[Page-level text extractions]
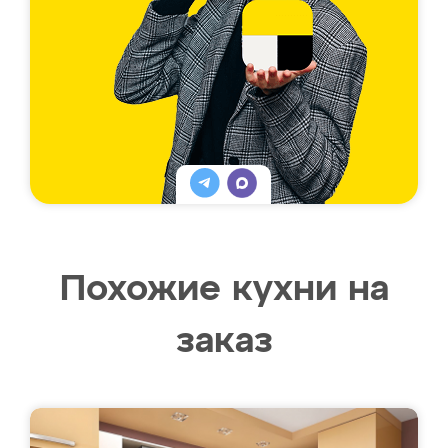
Похожие кухни на
заказ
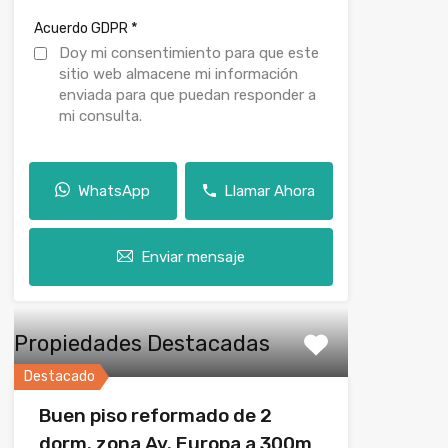
*
Acuerdo GDPR
Doy mi consentimiento para que este
sitio web almacene mi información
enviada para que puedan responder a
mi consulta.
WhatsApp
Llamar Ahora
Enviar mensaje
Propiedades Destacadas
Destacado
Buen piso reformado de 2
dorm. zona Av. Europa a 300m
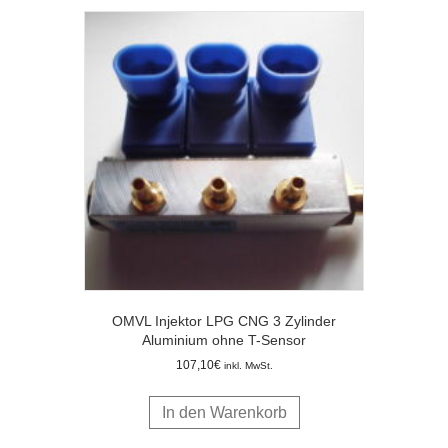
OMVL Injektor LPG CNG 3 Zylinder
Aluminium ohne T-Sensor
107,10
€
inkl. MwSt.
In den Warenkorb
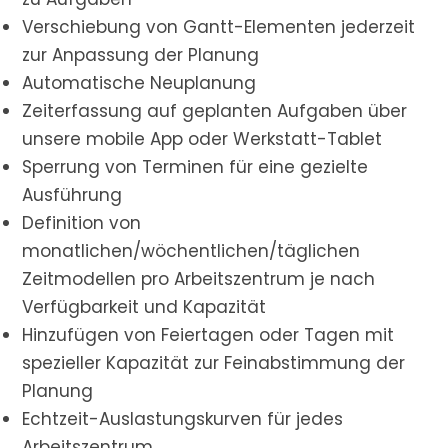
Verschiebung von Gantt-Elementen jederzeit
zur Anpassung der Planung
Automatische Neuplanung
Zeiterfassung auf geplanten Aufgaben über
unsere mobile App oder Werkstatt-Tablet
Sperrung von Terminen für eine gezielte
Ausführung
Definition von
monatlichen/wöchentlichen/täglichen
Zeitmodellen pro Arbeitszentrum je nach
Verfügbarkeit und Kapazität
Hinzufügen von Feiertagen oder Tagen mit
spezieller Kapazität zur Feinabstimmung der
Planung
Echtzeit-Auslastungskurven für jedes
Arbeitszentrum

PROBLEM DETAILS
Transcribe exactly the lines running from the line with "Llamar Ahora" to the last line of the entries. Pictures stay out of the copy.

YOUR SOLUTION
Llamar Ahora
Enviar mensaje
Propiedades Destacadas
Destacado
Buen piso reformado de 2
dorm. zona Av. Europa a 300m
OMVL Injektor LPG CNG 3 Zylinder
Aluminium ohne T-Sensor
107,10
€
inkl. MwSt.
In den Warenkorb
Verschiebung von Gantt-Elementen jederzeit
zur Anpassung der Planung
Automatische Neuplanung
Zeiterfassung auf geplanten Aufgaben über
unsere mobile App oder Werkstatt-Tablet
Sperrung von Terminen für eine gezielte
Ausführung
Definition von
monatlichen/wöchentlichen/täglichen
Zeitmodellen pro Arbeitszentrum je nach
Verfügbarkeit und Kapazität
Hinzufügen von Feiertagen oder Tagen mit
spezieller Kapazität zur Feinabstimmung der
Planung
Echtzeit-Auslastungskurven für jedes
Arbeitszentrum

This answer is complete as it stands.